## Instructions to follow
A single number is the answer here: the count of lines in the data below that include the word "teddy".

## Data supplied

--------

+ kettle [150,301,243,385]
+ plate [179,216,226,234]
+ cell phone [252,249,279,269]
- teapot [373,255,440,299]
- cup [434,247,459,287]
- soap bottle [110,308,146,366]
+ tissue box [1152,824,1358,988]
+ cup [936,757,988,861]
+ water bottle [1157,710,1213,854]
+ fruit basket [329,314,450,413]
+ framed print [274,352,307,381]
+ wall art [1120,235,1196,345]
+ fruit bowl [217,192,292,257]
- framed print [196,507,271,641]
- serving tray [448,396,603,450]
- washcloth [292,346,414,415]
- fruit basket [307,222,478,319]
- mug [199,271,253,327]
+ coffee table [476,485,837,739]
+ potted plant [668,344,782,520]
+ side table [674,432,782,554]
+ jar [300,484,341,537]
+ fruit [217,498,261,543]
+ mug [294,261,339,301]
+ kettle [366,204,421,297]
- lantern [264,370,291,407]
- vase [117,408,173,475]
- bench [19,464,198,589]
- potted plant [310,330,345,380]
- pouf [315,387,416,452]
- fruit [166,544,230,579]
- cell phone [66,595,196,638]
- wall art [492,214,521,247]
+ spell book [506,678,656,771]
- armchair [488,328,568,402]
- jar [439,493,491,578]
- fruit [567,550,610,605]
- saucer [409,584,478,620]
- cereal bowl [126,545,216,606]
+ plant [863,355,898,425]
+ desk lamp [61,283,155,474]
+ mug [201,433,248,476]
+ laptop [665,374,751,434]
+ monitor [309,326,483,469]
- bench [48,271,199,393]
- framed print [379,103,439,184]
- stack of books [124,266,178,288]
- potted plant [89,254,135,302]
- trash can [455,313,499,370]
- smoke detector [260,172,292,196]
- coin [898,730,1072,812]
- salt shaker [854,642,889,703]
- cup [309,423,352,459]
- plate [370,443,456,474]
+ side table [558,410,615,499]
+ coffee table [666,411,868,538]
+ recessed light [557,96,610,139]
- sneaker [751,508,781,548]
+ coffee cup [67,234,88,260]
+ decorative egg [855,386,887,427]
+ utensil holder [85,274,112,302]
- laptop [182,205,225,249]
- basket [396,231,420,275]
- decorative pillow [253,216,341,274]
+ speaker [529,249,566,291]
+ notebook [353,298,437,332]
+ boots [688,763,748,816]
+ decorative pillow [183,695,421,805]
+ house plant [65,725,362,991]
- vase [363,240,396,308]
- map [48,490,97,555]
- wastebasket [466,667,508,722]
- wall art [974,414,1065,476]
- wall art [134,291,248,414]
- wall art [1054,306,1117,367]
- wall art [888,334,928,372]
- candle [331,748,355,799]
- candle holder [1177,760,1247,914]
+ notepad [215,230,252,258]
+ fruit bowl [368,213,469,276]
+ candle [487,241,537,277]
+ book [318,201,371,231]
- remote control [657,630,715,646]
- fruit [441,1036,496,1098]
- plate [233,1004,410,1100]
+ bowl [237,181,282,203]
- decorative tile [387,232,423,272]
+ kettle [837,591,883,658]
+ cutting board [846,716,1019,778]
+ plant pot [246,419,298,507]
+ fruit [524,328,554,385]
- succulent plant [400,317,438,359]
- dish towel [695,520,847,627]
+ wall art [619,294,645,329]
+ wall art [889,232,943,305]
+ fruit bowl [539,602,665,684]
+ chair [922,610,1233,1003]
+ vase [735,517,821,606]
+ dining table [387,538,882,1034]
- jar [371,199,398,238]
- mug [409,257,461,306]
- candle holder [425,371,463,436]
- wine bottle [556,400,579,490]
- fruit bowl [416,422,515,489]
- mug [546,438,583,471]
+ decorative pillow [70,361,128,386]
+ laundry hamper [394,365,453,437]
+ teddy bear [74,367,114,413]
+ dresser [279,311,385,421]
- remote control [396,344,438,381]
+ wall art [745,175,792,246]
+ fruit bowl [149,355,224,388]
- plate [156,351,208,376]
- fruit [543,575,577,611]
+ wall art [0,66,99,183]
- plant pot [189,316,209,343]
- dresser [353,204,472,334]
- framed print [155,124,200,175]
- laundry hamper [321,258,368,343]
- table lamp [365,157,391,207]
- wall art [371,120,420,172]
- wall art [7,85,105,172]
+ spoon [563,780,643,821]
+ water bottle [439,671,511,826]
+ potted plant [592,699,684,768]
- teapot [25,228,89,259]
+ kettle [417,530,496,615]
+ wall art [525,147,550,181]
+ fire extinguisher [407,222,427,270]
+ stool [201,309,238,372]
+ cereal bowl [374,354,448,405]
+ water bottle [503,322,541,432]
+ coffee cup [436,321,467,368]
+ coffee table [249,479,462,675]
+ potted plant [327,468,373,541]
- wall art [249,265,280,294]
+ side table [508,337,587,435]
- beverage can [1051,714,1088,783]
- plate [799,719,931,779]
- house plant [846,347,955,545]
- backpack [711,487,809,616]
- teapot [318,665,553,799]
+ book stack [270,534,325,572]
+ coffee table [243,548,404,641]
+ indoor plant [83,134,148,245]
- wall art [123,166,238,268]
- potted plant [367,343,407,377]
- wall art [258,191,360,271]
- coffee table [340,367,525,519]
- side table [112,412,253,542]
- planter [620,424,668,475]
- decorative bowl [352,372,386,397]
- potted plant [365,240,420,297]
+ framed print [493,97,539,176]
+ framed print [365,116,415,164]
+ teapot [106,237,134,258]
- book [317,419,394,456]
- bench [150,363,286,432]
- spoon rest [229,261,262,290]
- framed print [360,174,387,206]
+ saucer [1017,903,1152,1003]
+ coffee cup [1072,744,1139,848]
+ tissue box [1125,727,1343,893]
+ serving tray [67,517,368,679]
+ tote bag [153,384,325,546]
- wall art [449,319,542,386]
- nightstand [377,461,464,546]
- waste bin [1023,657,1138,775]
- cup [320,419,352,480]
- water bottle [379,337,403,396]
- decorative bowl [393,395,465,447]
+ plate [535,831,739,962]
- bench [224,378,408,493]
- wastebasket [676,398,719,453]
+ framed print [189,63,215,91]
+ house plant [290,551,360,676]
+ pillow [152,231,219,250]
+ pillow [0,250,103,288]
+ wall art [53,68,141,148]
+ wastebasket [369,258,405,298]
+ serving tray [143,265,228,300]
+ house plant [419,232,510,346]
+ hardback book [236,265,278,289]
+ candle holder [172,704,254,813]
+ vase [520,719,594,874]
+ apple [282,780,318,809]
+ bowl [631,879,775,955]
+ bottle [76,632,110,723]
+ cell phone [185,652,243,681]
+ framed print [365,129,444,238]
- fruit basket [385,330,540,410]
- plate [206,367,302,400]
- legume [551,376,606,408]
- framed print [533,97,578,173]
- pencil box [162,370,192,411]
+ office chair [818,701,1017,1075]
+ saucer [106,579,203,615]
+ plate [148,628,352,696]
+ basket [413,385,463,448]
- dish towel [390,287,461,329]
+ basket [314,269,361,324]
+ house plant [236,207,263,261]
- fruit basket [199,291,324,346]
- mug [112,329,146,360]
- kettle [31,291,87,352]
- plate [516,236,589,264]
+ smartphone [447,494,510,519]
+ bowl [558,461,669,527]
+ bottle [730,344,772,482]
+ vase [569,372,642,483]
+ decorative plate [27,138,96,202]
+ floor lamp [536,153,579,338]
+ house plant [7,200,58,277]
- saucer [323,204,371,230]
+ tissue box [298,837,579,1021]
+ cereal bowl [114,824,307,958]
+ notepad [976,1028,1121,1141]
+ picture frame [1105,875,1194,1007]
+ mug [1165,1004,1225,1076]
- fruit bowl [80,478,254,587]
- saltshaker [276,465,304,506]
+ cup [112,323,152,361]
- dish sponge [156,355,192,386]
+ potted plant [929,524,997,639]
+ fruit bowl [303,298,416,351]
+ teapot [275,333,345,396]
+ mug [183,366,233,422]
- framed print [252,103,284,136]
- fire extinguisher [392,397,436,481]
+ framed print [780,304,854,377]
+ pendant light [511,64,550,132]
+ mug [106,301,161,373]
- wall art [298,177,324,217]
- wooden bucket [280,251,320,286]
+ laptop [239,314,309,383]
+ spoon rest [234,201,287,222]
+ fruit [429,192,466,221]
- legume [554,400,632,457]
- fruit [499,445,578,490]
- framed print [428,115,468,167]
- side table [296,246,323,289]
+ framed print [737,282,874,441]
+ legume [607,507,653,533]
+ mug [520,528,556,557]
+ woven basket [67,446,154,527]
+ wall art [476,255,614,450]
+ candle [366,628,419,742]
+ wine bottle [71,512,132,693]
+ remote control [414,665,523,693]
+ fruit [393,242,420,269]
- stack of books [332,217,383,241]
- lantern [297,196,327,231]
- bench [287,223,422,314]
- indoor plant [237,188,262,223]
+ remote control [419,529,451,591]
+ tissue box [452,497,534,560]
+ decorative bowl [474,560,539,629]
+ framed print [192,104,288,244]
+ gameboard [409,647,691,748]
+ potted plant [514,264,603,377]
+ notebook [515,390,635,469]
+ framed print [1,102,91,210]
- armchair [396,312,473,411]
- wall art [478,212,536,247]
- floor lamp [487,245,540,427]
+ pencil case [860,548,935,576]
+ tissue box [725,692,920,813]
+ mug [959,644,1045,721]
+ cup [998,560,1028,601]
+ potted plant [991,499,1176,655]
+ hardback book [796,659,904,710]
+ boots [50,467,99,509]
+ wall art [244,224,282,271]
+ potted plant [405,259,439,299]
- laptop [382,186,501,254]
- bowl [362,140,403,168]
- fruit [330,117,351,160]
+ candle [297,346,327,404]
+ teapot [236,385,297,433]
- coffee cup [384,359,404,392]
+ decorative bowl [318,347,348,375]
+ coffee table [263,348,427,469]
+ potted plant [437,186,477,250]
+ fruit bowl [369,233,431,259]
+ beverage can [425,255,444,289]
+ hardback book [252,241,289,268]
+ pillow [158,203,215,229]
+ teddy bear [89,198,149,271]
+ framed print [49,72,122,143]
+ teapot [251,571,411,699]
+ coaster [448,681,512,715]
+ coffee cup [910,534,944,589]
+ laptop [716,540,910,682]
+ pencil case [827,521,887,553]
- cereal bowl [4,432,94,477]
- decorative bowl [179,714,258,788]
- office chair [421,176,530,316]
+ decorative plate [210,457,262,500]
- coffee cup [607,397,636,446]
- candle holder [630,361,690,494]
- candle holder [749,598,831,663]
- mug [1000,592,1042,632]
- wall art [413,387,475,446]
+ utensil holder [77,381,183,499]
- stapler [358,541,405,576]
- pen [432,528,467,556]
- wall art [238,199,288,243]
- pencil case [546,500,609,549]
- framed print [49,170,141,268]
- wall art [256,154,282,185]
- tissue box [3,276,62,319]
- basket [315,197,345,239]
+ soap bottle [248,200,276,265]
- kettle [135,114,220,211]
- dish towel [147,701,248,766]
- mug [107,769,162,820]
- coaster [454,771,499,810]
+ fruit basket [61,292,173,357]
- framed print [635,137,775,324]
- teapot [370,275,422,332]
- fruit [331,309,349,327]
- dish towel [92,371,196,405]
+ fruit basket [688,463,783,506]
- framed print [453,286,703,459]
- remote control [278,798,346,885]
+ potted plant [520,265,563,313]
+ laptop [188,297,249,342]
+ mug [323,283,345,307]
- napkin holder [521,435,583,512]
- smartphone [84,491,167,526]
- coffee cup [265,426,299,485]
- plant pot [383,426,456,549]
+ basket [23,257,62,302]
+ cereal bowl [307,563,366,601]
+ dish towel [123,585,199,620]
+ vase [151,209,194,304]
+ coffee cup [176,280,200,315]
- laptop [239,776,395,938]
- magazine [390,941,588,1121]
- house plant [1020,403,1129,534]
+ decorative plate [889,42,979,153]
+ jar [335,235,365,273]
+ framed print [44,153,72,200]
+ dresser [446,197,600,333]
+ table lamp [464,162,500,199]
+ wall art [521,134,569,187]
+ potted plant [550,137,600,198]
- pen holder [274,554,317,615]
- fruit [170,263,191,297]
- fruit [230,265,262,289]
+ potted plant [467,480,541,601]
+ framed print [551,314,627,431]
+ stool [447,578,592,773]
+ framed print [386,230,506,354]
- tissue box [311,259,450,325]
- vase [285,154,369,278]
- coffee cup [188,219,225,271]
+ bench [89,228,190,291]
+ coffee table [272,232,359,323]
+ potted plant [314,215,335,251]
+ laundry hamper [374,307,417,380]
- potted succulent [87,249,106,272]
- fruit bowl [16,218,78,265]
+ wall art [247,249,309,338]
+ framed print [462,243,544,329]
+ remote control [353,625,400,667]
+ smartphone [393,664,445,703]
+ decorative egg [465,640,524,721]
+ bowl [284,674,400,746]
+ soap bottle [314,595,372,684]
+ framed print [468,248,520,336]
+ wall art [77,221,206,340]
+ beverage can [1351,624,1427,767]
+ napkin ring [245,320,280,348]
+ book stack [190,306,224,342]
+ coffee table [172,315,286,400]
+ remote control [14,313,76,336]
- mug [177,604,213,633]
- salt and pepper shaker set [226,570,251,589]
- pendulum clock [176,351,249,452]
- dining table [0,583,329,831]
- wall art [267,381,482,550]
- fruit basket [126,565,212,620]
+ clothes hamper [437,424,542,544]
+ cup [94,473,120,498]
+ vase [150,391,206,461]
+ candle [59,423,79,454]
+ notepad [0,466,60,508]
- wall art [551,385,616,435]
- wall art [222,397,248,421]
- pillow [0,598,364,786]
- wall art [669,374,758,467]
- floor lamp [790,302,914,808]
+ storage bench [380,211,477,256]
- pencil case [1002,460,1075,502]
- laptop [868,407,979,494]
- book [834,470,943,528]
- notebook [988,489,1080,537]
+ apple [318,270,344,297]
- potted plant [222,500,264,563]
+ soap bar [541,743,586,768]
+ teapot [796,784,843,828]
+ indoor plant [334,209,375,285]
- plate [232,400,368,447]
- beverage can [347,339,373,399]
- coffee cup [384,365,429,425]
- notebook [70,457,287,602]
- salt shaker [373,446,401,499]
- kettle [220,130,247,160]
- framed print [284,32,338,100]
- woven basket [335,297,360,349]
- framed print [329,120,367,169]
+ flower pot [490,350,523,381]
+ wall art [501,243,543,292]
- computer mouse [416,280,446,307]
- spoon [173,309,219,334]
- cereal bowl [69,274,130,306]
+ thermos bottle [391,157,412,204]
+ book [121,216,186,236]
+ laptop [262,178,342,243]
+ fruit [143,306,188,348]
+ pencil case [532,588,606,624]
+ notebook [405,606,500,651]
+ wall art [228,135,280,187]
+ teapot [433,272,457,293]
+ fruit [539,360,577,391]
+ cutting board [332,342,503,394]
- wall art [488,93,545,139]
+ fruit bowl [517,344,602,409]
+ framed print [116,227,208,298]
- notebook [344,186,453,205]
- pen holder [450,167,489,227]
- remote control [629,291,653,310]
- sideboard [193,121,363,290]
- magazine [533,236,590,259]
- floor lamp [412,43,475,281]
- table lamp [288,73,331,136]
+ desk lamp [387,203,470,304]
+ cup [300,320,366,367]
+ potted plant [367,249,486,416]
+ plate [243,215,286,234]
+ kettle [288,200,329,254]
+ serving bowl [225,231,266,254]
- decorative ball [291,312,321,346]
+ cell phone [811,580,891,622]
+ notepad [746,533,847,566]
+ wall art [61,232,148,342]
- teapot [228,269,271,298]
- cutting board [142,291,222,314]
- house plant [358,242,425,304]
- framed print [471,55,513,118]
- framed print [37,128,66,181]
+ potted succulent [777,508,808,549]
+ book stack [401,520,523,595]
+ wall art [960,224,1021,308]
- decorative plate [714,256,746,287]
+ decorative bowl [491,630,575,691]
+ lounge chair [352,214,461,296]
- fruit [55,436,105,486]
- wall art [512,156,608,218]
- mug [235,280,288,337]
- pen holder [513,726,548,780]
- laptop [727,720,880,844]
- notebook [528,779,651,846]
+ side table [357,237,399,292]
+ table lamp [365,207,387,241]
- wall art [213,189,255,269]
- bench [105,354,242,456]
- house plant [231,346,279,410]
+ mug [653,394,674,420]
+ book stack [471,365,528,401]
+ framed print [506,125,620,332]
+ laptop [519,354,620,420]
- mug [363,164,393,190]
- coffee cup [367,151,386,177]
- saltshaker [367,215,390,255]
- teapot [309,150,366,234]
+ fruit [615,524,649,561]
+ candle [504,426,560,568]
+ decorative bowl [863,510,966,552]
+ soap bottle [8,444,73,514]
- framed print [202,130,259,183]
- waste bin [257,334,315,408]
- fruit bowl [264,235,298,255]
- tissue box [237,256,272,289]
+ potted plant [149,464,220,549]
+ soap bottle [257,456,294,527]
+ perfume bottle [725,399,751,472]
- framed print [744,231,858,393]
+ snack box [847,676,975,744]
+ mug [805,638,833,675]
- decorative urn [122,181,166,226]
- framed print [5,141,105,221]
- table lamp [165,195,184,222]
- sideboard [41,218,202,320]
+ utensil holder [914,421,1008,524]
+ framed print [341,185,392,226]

--------

## Response to the task
2